EXERCISE DATA:
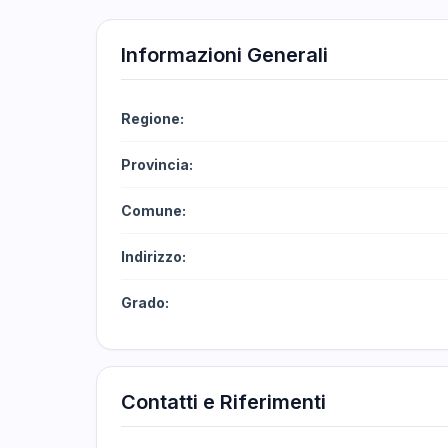
Informazioni Generali
Regione:
Provincia:
Comune:
Indirizzo:
Grado:
Contatti e Riferimenti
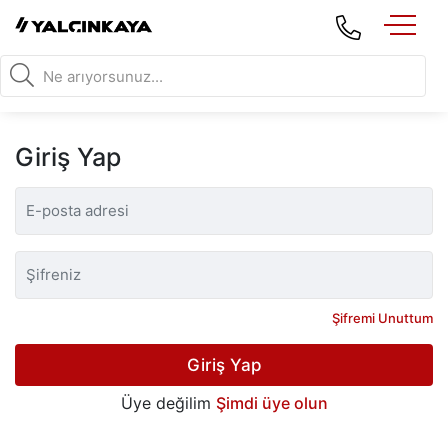
Giriş Yap
Şifremi Unuttum
Giriş Yap
Üye değilim
Şimdi üye olun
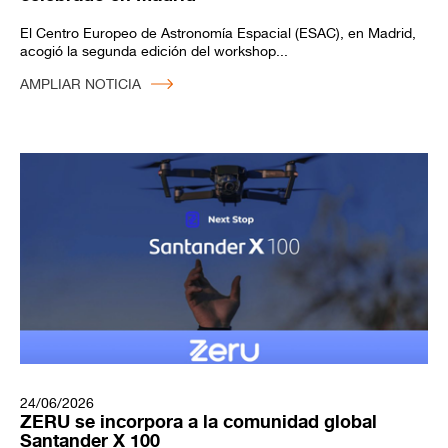
El Centro Europeo de Astronomía Espacial (ESAC), en Madrid,
acogió la segunda edición del workshop...
AMPLIAR NOTICIA
24/06/2026
ZERU se incorpora a la comunidad global
Santander X 100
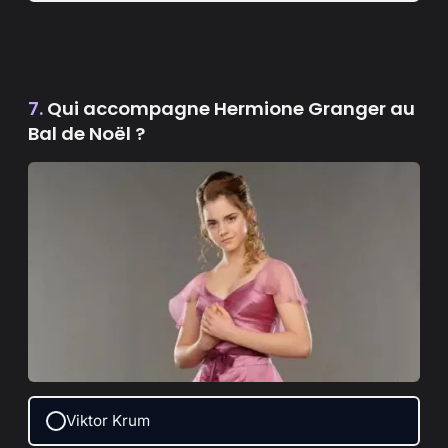
7.
Qui accompagne Hermione Granger au
Bal de Noël ?
Viktor Krum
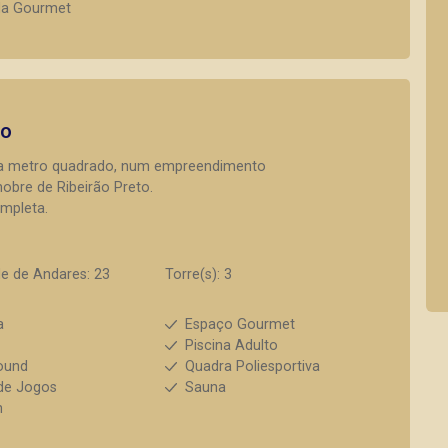
da Gourmet
to
ada metro quadrado, num empreendimento
obre de Ribeirão Preto.
mpleta.
e de Andares: 23
Torre(s): 3
a
Espaço Gourmet
s
Piscina Adulto
ound
Quadra Poliesportiva
de Jogos
Sauna
h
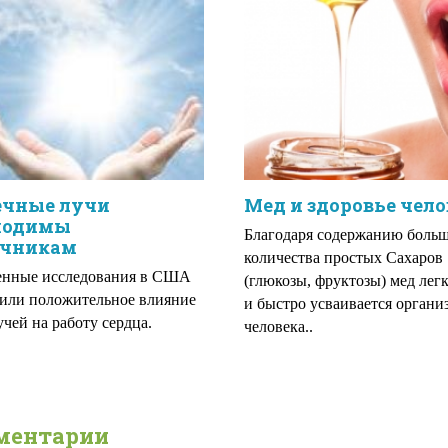
ечные лучи
Мед и здоровье чело
ходимы
Благодаря содержанию боль
ечникам
количества простых Сахаров
енные исследования в США
(глюкозы, фруктозы) мед лег
или положительное влияние
и быстро усваивается органи
учей на работу сердца.
человека..
ментарии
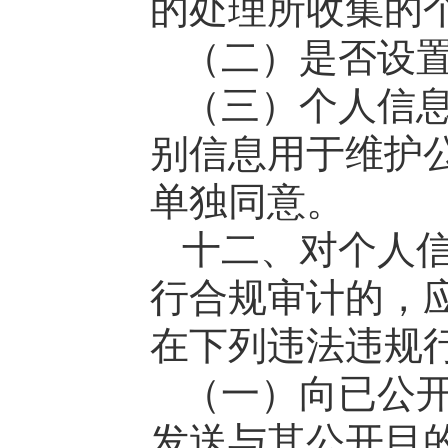
的处理所收集的
（二）是否设
（三）个人信
别信息用于维护
单独同意。
十二、对个人
行合规审计的，
在下列违法违规
（一）向已公
发送与其公开目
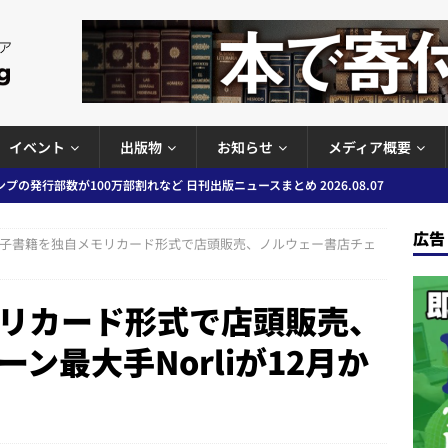
イベント
出版物
お知らせ
メディア概要
プの発行部数が100万部割れなど 日刊出版ニュースまとめ 2026.08.07
広告
子書籍を独自メモリカード形式で店頭販売、ノルウェー書店チェ
ど 日刊出版ニュースまとめ 2026.08.06
日刊出版ニュースまとめ
」問題等で小学館が再発防止案と人権委員会設置を公表など 日刊出版ニュ
リカード形式で店頭販売、
出版ニュースまとめ
ン最大手Norliが12月か
ガワン」問題の第三者委員会調査報告書を公開など 日刊出版ニュースまと
ースまとめ
者向けポータルサイト提供開始」「EUが生成AIコンテンツの識別表示を義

WORK TASK: Reproduce the text of all the rows above line for line, with no changes. Leave the pictures out of your answer.

REPLY:
Informazioni Generali
Regione:
Provincia:
Comune:
Indirizzo:
Grado:
Contatti e Riferimenti
Giriş Yap
Şifremi Unuttum
Giriş Yap
Üye değilim
Şimdi üye olun
El Centro Europeo de Astronomía Espacial (ESAC), en Madrid,
acogió la segunda edición del workshop...
AMPLIAR NOTICIA
24/06/2026
ZERU se incorpora a la comunidad global
Santander X 100
7.
Qui accompagne Hermione Granger au
Bal de Noël ?
Viktor Krum
da Gourmet
to
ada metro quadrado, num empreendimento
obre de Ribeirão Preto.
mpleta.
e de Andares: 23
Torre(s): 3
a
Espaço Gourmet
s
Piscina Adulto
ound
Quadra Poliesportiva
de Jogos
Sauna
h
ечные лучи
Мед и здоровье чело
ходимы
Благодаря содержанию боль
ечникам
количества простых Сахаров
енные исследования в США
(глюкозы, фруктозы) мед лег
или положительное влияние
и быстро усваивается органи
учей на работу сердца.
человека..
ментарии
的处理所收集的
（二）是否设
（三）个人信
别信息用于维护
单独同意。
十二、对个人
行合规审计的，
在下列违法违规
（一）向已公
发送与其公开目
イベント
出版物
お知らせ
メディア概要
プの発行部数が100万部割れなど 日刊出版ニュースまとめ 2026.08.07
広告
子書籍を独自メモリカード形式で店頭販売、ノルウェー書店チェ
ど 日刊出版ニュースまとめ 2026.08.06
日刊出版ニュースまとめ
」問題等で小学館が再発防止案と人権委員会設置を公表など 日刊出版ニュ
リカード形式で店頭販売、
出版ニュースまとめ
ン最大手Norliが12月か
ガワン」問題の第三者委員会調査報告書を公開など 日刊出版ニュースまと
ースまとめ
者向けポータルサイト提供開始」「EUが生成AIコンテンツの識別表示を義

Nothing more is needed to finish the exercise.